- Opening Delimiter -
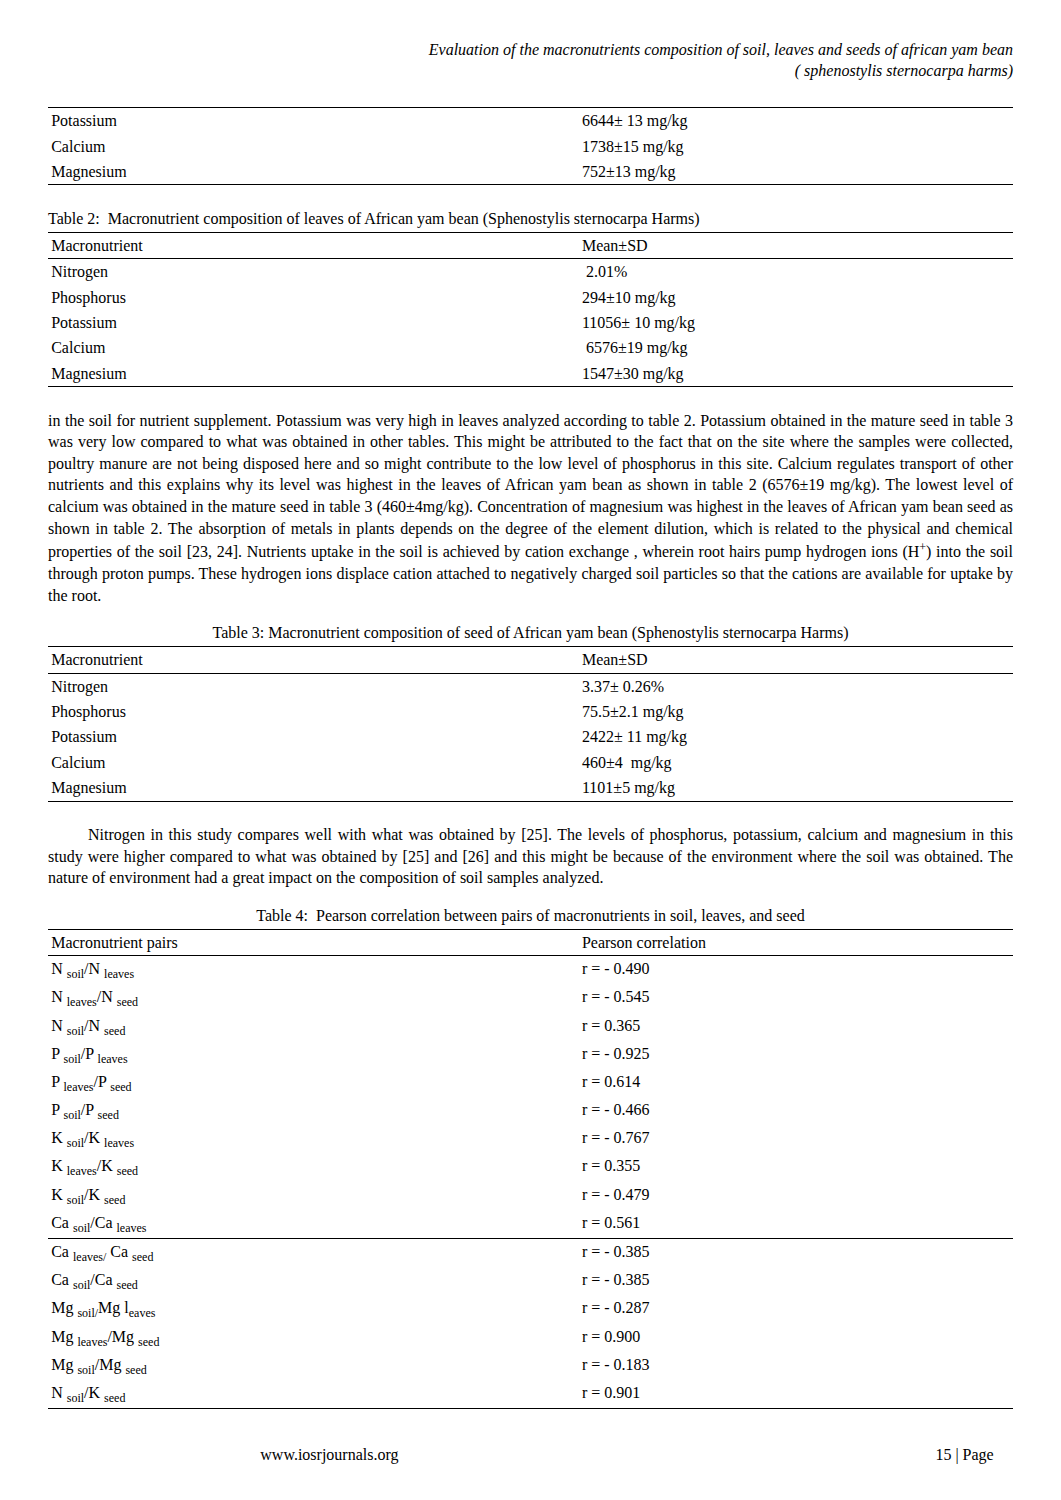Evaluation of the macronutrients composition of soil, leaves and seeds of african yam bean
( sphenostylis sternocarpa harms)
| Potassium | 6644± 13 mg/kg |
| Calcium | 1738±15 mg/kg |
| Magnesium | 752±13 mg/kg |
Table 2: Macronutrient composition of leaves of African yam bean (Sphenostylis sternocarpa Harms)
| Macronutrient | Mean±SD |
| --- | --- |
| Nitrogen | 2.01% |
| Phosphorus | 294±10 mg/kg |
| Potassium | 11056± 10 mg/kg |
| Calcium | 6576±19 mg/kg |
| Magnesium | 1547±30 mg/kg |
in the soil for nutrient supplement. Potassium was very high in leaves analyzed according to table 2. Potassium obtained in the mature seed in table 3 was very low compared to what was obtained in other tables. This might be attributed to the fact that on the site where the samples were collected, poultry manure are not being disposed here and so might contribute to the low level of phosphorus in this site. Calcium regulates transport of other nutrients and this explains why its level was highest in the leaves of African yam bean as shown in table 2 (6576±19 mg/kg). The lowest level of calcium was obtained in the mature seed in table 3 (460±4mg/kg). Concentration of magnesium was highest in the leaves of African yam bean seed as shown in table 2. The absorption of metals in plants depends on the degree of the element dilution, which is related to the physical and chemical properties of the soil [23, 24]. Nutrients uptake in the soil is achieved by cation exchange , wherein root hairs pump hydrogen ions (H+) into the soil through proton pumps. These hydrogen ions displace cation attached to negatively charged soil particles so that the cations are available for uptake by the root.
Table 3: Macronutrient composition of seed of African yam bean (Sphenostylis sternocarpa Harms)
| Macronutrient | Mean±SD |
| --- | --- |
| Nitrogen | 3.37± 0.26% |
| Phosphorus | 75.5±2.1 mg/kg |
| Potassium | 2422± 11 mg/kg |
| Calcium | 460±4 mg/kg |
| Magnesium | 1101±5 mg/kg |
Nitrogen in this study compares well with what was obtained by [25]. The levels of phosphorus, potassium, calcium and magnesium in this study were higher compared to what was obtained by [25] and [26] and this might be because of the environment where the soil was obtained. The nature of environment had a great impact on the composition of soil samples analyzed.
Table 4: Pearson correlation between pairs of macronutrients in soil, leaves, and seed
| Macronutrient pairs | Pearson correlation |
| --- | --- |
| N soil /N leaves | r = - 0.490 |
| N leaves /N seed | r = - 0.545 |
| N soil /N seed | r = 0.365 |
| P soil /P leaves | r = - 0.925 |
| P leaves /P seed | r = 0.614 |
| P soil /P seed | r = - 0.466 |
| K soil /K leaves | r = - 0.767 |
| K leaves /K seed | r = 0.355 |
| K soil /K seed | r = - 0.479 |
| Ca soil /Ca leaves | r = 0.561 |
| Ca leaves/ Ca seed | r = - 0.385 |
| Ca soil /Ca seed | r = - 0.385 |
| Mg soil/ Mg l eaves | r = - 0.287 |
| Mg leaves /Mg seed | r = 0.900 |
| Mg soil /Mg seed | r = - 0.183 |
| N soil /K seed | r = 0.901 |
www.iosrjournals.org 15 | Page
- Closing Delimiter -
Take each line of the material above that holds the string "sternocarpa" and copy it.

( sphenostylis sternocarpa harms)
Table 2: Macronutrient composition of leaves of African yam bean (Sphenostylis sternocarpa Harms)
Table 3: Macronutrient composition of seed of African yam bean (Sphenostylis sternocarpa Harms)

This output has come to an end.